Exercise prompt
Copy the data below exactly. Any pictures in it should be omitted.

Records for the exercise
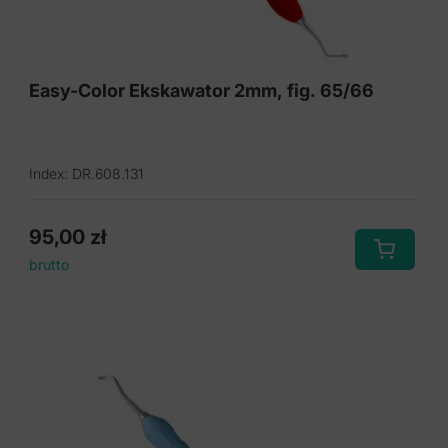
Easy-Color Ekskawator 2mm, fig. 65/66
Index: DR.608.131
95,00
zł
brutto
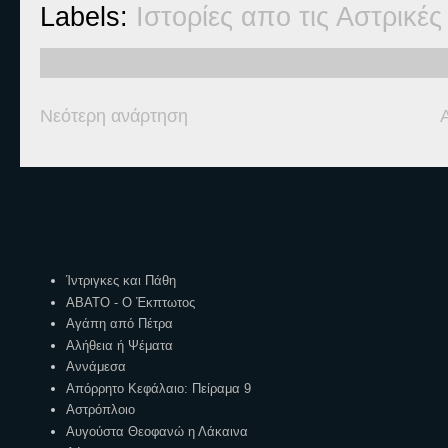
Labels:
Ιστορίες απο τις Αστρικέ
Νεότερη ανάρτηση
Ετικέτες
Ίντριγκες και Πάθη
ΑΒΑΤΟ - Ο Έκπτωτος
Αγάπη από Πέτρα
Αλήθεια ή Ψέματα
Αννάμεσα
Απόρρητο Κεφάλαιο: Πείραμα 9
Αστρόπλοιο
Αυγούστα Θεοφανώ η Λάκαινα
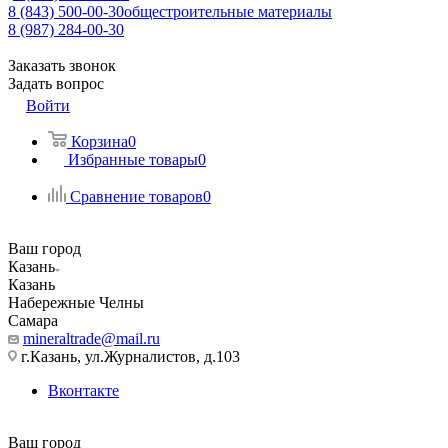
8 (843) 500-00-30
общестроительные материалы
8 (987) 284-00-30
Заказать звонок
Задать вопрос
Войти
Корзина
0
Избранные товары
0
Сравнение товаров
0
Ваш город
Казань
Казань
Набережные Челны
Самара
mineraltrade@mail.ru
г.Казань, ул.Журналистов, д.103
Вконтакте
Ваш город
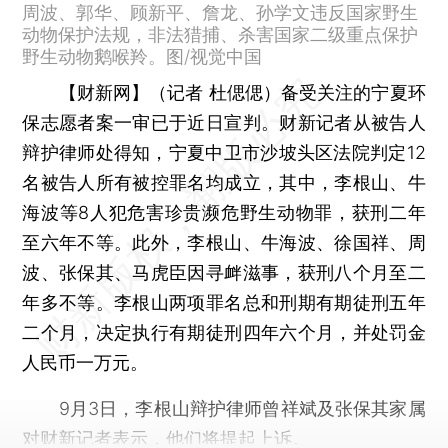
周波、郭华、顾新平、詹龙、孙学文违反国家野生
动物保护法规，非法猎捕、杀害国家二级重点保护
野生动物鹅喉羚。图/视觉中国
【财新网】（记者 杜偲偲）
备受关注的宁夏环
保志愿者案一审已于近日宣判。财新记者从被告人
辩护律师处得知，宁夏中卫市沙坡头区法院判定12
名被告人所有被控罪名均成立，其中，李根山、牛
海波等8人犯危害珍贵濒危野生动物罪，获刑二年
至六年不等。此外，李根山、牛海波、徐国祥、周
波、张保其、马虎臣因寻衅滋事，获刑八个月至二
年多不等。李根山两项罪名总和刑期有期徒刑五年
二个月，决定执行有期徒刑四年六个月，并处罚金
人民币一万元。
9月3日，李根山辩护律师曾祥斌及张保其家属
对财新记者表示，他们将提起上诉。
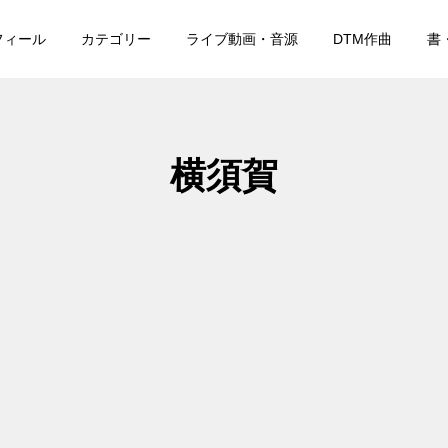
フィール
カテゴリー
ライブ動画・音源
DTM作曲
書
横須賀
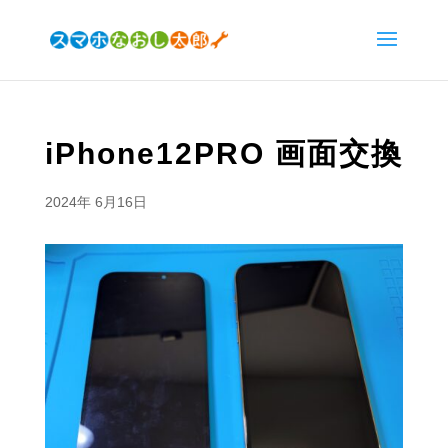
iPhone12PRO 画面交換
2024年 6月16日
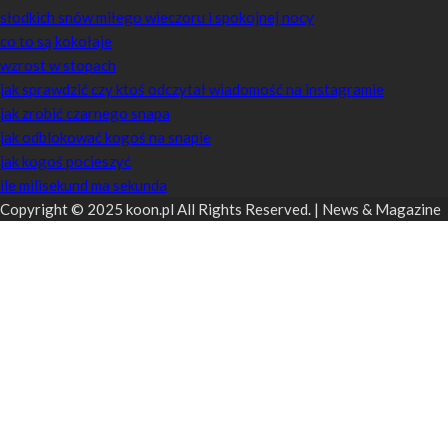
słodkich snów miłego wieczoru i spokojnej nocy
co to są kokołaje
wzrost w stopach
jak sprawdzić czy ktoś odczytał wiadomość na instagramie
jak zrobić czarnego snapa
jak odblokować kogoś na snapie
jak kogoś pocieszyć
ile milisekund ma sekunda
Copyright © 2025 koon.pl All Rights Reserved. | News & Magazine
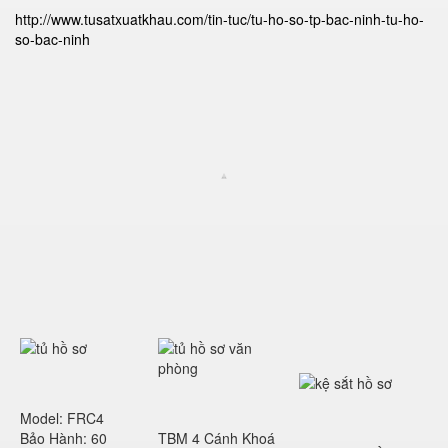
http://www.tusatxuatkhau.com/tin-tuc/tu-ho-so-tp-bac-ninh-tu-ho-
so-bac-ninh
Model: FRC4
Bảo Hành: 60
TBM 4 Cánh Khoá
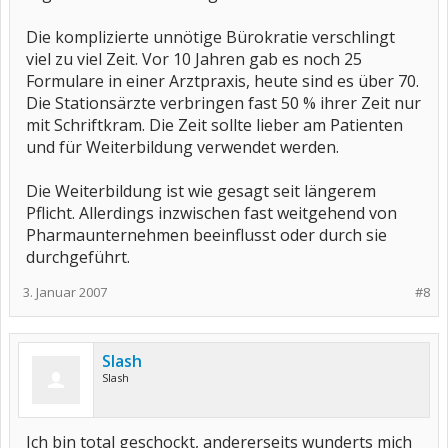
Die komplizierte unnötige Bürokratie verschlingt
viel zu viel Zeit. Vor 10 Jahren gab es noch 25
Formulare in einer Arztpraxis, heute sind es über 70.
Die Stationsärzte verbringen fast 50 % ihrer Zeit nur
mit Schriftkram. Die Zeit sollte lieber am Patienten
und für Weiterbildung verwendet werden.
Die Weiterbildung ist wie gesagt seit längerem
Pflicht. Allerdings inzwischen fast weitgehend von
Pharmaunternehmen beeinflusst oder durch sie
durchgeführt.
3. Januar 2007
#8
Slash
Slash
Ich bin total geschockt, andererseits wunderts mich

Response box
Easy-Color Ekskawator 2mm, fig. 65/66
Index: DR.608.131
95,00
zł
brutto
Labels:
Ιστορίες απο τις Αστρικέ
Νεότερη ανάρτηση
Ετικέτες
Ίντριγκες και Πάθη
ΑΒΑΤΟ - Ο Έκπτωτος
Αγάπη από Πέτρα
Αλήθεια ή Ψέματα
Αννάμεσα
Απόρρητο Κεφάλαιο: Πείραμα 9
Αστρόπλοιο
Αυγούστα Θεοφανώ η Λάκαινα
8 (843) 500-00-30
общестроительные материалы
8 (987) 284-00-30
Заказать звонок
Задать вопрос
Войти
Корзина
0
Избранные товары
0
Сравнение товаров
0
Ваш город
Казань
Казань
Набережные Челны
Самара
mineraltrade@mail.ru
г.Казань, ул.Журналистов, д.103
Вконтакте
Ваш город
周波、郭华、顾新平、詹龙、孙学文违反国家野生
动物保护法规，非法猎捕、杀害国家二级重点保护
野生动物鹅喉羚。图/视觉中国
【财新网】（记者 杜偲偲）
备受关注的宁夏环
保志愿者案一审已于近日宣判。财新记者从被告人
辩护律师处得知，宁夏中卫市沙坡头区法院判定12
名被告人所有被控罪名均成立，其中，李根山、牛
海波等8人犯危害珍贵濒危野生动物罪，获刑二年
至六年不等。此外，李根山、牛海波、徐国祥、周
波、张保其、马虎臣因寻衅滋事，获刑八个月至二
年多不等。李根山两项罪名总和刑期有期徒刑五年
二个月，决定执行有期徒刑四年六个月，并处罚金
人民币一万元。
9月3日，李根山辩护律师曾祥斌及张保其家属
对财新记者表示，他们将提起上诉。
フィール
カテゴリー
ライブ動画・音源
DTM作曲
書
横須賀
iPhone12PRO 画面交換
2024年 6月16日
słodkich snów miłego wieczoru i spokojnej nocy
co to są kokołaje
wzrost w stopach
jak sprawdzić czy ktoś odczytał wiadomość na instagramie
jak zrobić czarnego snapa
jak odblokować kogoś na snapie
jak kogoś pocieszyć
ile milisekund ma sekunda
Copyright © 2025 koon.pl All Rights Reserved. | News & Magazine
http://www.tusatxuatkhau.com/tin-tuc/tu-ho-so-tp-bac-ninh-tu-ho-
so-bac-ninh
Model: FRC4
Bảo Hành: 60
TBM 4 Cánh Khoá
Die komplizierte unnötige Bürokratie verschlingt
viel zu viel Zeit. Vor 10 Jahren gab es noch 25
Formulare in einer Arztpraxis, heute sind es über 70.
Die Stationsärzte verbringen fast 50 % ihrer Zeit nur
mit Schriftkram. Die Zeit sollte lieber am Patienten
und für Weiterbildung verwendet werden.
Die Weiterbildung ist wie gesagt seit längerem
Pflicht. Allerdings inzwischen fast weitgehend von
Pharmaunternehmen beeinflusst oder durch sie
durchgeführt.
3. Januar 2007
#8
Slash
Slash
Ich bin total geschockt, andererseits wunderts mich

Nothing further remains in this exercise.